Exercise objective ::
Transcribe the listing lines without any change, starting at the line that contains "Grundstückspreise für" and ending at the line that contains "Gemeinden in Österreich!".

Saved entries

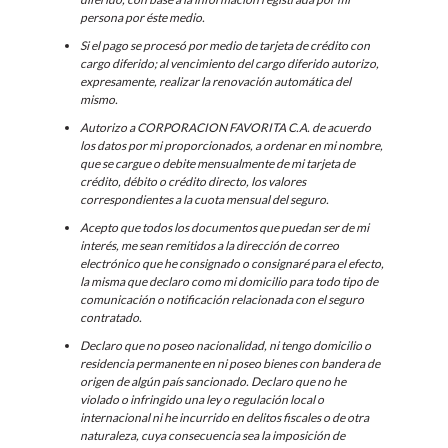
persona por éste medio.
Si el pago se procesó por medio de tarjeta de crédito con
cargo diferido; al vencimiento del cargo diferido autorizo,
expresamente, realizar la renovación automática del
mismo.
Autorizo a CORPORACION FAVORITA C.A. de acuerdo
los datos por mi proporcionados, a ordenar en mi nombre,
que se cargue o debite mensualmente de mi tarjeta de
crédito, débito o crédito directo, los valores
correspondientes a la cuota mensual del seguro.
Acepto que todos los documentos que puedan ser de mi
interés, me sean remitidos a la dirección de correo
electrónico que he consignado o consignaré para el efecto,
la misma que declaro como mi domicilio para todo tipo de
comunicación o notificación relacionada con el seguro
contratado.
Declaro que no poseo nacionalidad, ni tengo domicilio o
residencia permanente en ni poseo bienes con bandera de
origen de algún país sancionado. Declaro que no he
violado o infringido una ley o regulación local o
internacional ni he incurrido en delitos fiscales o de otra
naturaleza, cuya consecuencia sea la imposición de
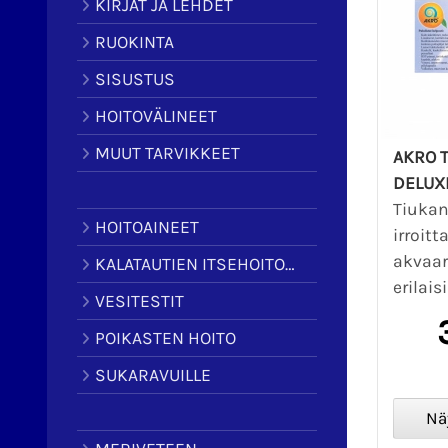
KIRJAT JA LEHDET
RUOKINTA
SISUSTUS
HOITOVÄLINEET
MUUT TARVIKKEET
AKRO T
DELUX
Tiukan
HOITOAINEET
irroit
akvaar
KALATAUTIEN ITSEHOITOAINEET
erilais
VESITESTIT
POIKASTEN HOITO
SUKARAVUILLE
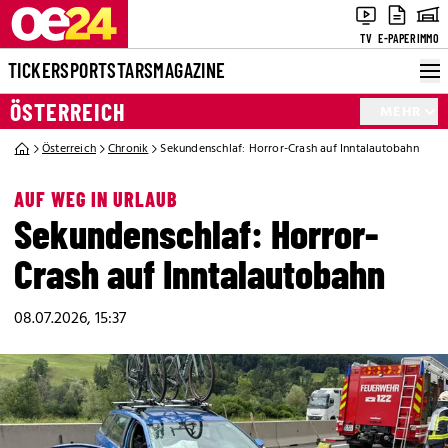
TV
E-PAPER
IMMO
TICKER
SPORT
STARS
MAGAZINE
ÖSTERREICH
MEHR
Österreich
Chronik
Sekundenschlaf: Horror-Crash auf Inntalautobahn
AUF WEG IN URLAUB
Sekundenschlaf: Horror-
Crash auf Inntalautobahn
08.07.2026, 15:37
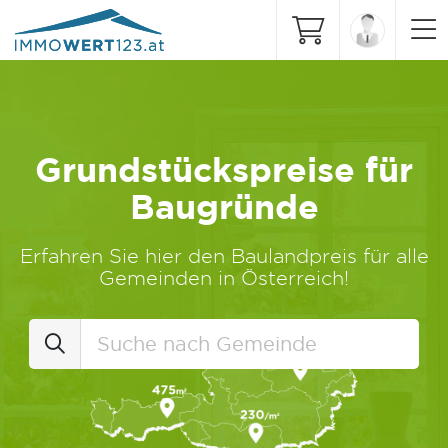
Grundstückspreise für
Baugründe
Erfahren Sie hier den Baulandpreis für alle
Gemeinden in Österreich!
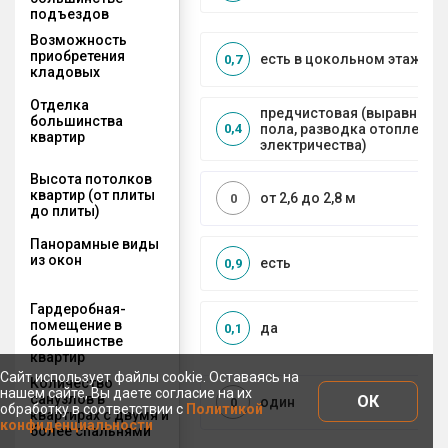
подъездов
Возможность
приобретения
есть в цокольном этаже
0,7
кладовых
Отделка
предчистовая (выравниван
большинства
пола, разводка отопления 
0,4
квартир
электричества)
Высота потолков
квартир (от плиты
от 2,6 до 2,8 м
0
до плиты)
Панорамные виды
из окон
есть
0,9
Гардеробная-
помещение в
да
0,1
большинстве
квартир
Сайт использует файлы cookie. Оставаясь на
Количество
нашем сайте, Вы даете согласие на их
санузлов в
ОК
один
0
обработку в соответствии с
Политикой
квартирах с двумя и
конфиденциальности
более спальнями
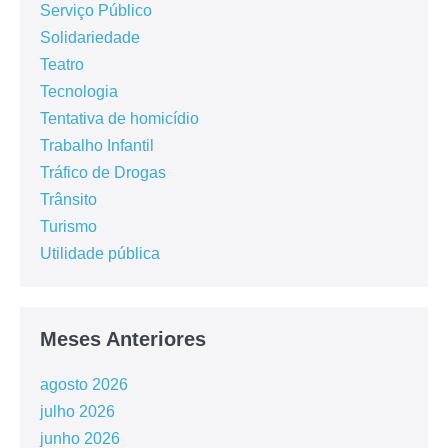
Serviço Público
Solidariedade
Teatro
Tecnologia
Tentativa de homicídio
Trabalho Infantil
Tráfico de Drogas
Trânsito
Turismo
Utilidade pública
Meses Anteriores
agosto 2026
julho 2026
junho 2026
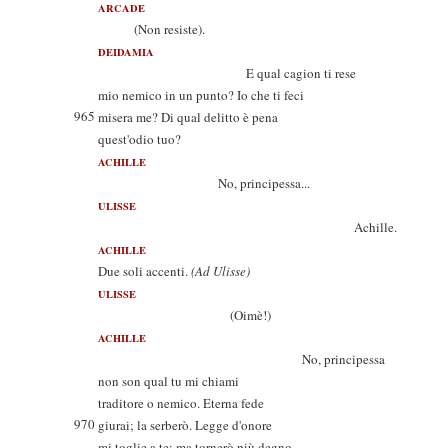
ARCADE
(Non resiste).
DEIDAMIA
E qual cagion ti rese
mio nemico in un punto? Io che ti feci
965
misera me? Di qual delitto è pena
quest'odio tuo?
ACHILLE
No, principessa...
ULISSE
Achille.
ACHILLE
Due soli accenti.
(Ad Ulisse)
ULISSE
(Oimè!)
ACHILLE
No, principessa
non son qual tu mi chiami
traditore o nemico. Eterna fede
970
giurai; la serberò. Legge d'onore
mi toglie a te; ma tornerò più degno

...

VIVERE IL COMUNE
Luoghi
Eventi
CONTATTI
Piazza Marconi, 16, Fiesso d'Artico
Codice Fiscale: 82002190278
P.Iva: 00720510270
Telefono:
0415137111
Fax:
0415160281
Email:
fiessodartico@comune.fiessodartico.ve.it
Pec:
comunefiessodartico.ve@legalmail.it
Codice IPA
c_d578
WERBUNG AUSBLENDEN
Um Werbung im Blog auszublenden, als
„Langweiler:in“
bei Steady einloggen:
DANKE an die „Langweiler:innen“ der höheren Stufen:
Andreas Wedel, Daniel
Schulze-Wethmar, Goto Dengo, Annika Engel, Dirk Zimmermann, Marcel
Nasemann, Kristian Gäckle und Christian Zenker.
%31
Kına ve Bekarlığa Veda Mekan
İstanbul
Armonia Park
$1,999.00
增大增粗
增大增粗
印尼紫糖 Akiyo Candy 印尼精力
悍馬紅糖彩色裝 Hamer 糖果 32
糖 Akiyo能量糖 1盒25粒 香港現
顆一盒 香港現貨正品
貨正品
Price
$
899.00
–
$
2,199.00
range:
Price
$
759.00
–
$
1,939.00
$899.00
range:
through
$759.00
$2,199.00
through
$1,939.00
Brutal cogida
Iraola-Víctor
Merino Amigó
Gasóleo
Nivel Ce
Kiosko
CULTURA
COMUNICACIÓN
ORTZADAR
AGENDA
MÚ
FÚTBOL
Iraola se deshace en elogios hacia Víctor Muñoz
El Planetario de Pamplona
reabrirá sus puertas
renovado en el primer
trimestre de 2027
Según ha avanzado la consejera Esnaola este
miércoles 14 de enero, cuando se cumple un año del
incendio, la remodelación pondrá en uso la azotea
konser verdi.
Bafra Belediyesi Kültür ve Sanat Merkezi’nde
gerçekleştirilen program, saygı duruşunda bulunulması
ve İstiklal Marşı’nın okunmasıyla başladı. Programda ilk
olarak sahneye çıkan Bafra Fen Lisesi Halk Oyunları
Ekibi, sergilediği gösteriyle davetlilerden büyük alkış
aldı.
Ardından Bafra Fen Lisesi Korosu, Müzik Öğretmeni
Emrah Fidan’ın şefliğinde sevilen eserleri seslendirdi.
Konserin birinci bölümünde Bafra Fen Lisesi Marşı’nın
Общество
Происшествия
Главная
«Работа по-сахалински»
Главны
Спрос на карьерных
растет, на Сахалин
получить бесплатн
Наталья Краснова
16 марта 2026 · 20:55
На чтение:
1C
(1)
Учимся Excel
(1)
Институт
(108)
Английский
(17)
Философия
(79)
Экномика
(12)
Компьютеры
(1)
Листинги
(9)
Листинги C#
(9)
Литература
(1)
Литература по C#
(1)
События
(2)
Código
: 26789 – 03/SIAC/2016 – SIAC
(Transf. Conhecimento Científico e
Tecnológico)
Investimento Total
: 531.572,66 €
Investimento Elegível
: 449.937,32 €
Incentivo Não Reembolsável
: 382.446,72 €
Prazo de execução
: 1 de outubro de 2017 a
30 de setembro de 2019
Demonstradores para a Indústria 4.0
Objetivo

* * *

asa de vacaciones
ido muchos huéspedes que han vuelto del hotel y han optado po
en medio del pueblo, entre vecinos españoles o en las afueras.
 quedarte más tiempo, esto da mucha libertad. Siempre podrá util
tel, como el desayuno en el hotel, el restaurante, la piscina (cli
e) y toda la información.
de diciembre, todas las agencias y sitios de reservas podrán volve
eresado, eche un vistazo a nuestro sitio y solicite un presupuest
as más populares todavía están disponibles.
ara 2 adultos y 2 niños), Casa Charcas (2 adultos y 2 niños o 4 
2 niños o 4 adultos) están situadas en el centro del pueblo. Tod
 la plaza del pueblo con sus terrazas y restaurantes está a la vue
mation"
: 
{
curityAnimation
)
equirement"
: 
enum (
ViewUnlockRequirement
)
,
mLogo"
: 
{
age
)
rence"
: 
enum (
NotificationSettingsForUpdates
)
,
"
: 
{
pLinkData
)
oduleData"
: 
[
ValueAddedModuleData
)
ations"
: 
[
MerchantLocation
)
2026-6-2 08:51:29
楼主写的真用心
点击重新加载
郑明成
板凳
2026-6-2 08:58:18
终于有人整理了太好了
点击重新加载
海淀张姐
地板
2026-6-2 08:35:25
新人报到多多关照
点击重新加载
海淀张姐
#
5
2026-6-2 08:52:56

Result ::
Grundstückspreise für
Baugründe
Erfahren Sie hier den Baulandpreis für alle
Gemeinden in Österreich!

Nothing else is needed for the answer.